C. Dynamic Frequency Control
The ability to dynamically modify the frequency of an MCU with low latency is an important feature for any application that seeks to balance workload with energy consumption. Most systems do not have a constant workload, especially embedded and remote systems which are often interrupt driven and repeatedly change between active and idle modes. The new HDL-synthesizable, glitch-free DFC implementation used here has available frequencies ranging from f 0 =66.7MHz to f 15 =2kHz, where f n =f 0 /2 n ; n=1,2,...,15. The latency from the time the frequency is selected until the core operates at the new frequency is 5/2f 0 , or 37.45ns for this design. This is nearly three orders of magnitude faster than the 20µs required for a fast-locking PLL [12] to change frequencies. Future implementations will increase f 0 to 125MHz and reduce the latency to 3/2f 0 . Fig. 6 shows oscilloscope traces of the MCU selecting different frequencies without halting the pipeline. 
D. LC Tank Results
Ref. [7] describes the fabricated LC reference which oscillates at 1.056GHz with a ±2% precision before electrical trimming. The oscillator achieves a worst case 48/50 duty-cycle with less than 300ppm RMS period jitter while occupying an area of 0.3mm 2 , or 2.4% of the die. The measured single sideband phase noise power spectral density of the 33MHz clock output was -95.4dBc/Hz at 10kHz offset. It consumes 17.28mW from a 1.8V supply.
IV. CONCLUSION
This work reports the single-chip integration of a flexible, low-power MCU that has a custom-built ISA and Ccompiler with a CMOS compatible MEMS-LC reference oscillator. Maximum active power consumption of the MCU is 33.9mW at 92.5MHz and 1.8V with an idle-mode drawing only 740µW at 1.15V. The on-chip, 0.3mm 2 MEMS-LC reference supplies a highly accurate, low-jitter clock source while consuming 17.28mW at 1.8V.

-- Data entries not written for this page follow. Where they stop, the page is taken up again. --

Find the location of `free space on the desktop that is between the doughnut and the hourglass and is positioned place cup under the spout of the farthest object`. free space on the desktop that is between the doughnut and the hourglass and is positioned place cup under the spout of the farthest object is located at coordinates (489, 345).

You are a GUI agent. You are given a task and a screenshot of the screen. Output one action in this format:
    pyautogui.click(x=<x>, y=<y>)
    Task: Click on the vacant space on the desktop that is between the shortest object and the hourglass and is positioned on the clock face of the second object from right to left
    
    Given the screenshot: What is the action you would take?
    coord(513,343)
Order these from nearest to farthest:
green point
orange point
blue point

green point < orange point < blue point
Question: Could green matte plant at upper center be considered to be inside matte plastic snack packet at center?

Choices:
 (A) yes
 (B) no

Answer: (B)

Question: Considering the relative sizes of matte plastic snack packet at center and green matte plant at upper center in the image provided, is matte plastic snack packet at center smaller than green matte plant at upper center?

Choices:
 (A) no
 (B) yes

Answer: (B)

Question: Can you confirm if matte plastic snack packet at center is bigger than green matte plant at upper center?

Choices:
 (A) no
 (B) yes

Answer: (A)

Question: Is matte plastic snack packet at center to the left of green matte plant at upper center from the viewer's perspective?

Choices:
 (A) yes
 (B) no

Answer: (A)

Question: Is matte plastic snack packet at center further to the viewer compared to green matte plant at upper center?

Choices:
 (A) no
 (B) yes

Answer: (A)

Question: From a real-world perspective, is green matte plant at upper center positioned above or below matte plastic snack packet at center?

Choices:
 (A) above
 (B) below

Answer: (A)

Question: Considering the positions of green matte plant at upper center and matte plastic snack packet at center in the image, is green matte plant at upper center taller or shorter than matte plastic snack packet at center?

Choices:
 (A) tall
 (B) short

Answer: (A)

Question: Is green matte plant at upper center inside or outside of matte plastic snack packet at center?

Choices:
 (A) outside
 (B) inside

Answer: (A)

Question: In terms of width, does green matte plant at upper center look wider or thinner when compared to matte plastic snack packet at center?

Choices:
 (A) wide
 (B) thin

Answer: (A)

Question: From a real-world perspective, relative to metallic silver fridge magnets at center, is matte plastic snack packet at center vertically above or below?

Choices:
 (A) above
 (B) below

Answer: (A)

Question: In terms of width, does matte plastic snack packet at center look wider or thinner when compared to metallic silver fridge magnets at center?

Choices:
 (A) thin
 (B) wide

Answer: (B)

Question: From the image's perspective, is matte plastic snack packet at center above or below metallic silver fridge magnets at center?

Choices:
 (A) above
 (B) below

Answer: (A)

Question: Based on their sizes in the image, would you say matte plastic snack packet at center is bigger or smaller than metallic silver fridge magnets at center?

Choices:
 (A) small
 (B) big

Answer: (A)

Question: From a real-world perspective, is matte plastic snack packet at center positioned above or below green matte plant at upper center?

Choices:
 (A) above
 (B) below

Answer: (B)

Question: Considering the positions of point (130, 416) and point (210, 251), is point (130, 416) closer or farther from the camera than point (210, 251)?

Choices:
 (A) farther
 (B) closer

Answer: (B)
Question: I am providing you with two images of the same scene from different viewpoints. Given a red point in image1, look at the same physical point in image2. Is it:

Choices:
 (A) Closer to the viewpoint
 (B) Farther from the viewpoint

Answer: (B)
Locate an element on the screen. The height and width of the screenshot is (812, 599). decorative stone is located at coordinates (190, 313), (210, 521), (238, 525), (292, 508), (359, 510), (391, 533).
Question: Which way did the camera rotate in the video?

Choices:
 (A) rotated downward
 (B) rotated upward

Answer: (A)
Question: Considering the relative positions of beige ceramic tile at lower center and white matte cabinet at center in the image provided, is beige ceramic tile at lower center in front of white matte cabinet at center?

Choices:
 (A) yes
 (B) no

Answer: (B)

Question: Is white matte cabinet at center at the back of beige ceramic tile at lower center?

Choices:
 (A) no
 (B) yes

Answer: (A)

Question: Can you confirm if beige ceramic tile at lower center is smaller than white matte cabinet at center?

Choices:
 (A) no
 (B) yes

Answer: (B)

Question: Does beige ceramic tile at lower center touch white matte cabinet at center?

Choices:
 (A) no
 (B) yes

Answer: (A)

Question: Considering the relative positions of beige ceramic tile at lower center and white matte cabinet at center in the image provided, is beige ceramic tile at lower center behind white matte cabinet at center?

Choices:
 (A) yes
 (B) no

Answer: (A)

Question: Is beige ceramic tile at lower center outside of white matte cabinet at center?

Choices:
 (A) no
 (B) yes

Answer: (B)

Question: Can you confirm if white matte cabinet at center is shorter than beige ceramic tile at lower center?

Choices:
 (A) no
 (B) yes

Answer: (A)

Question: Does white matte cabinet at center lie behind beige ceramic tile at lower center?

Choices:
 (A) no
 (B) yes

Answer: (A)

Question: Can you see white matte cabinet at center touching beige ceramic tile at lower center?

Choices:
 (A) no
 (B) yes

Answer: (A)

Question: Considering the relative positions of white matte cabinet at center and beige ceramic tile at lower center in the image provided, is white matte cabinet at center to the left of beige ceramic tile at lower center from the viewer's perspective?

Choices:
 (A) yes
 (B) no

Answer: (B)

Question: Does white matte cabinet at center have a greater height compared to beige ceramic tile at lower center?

An HDL-synthesized DFC unit allows for glitch-free, low-latency modification of the clock frequency to satisfy the changing workload requirements of low-power embedded systems. The loop cache enables efficient execution of repetitive program code in a variety of low-power applications. Simple static filling of the 512-byte loop cache achieved a measured 5 to 20% power reduction compared to the on-chip SRAM. A dynamic, compiler managed cache filling algorithm demonstrated a 43% energy savings when simulated with the loop cache.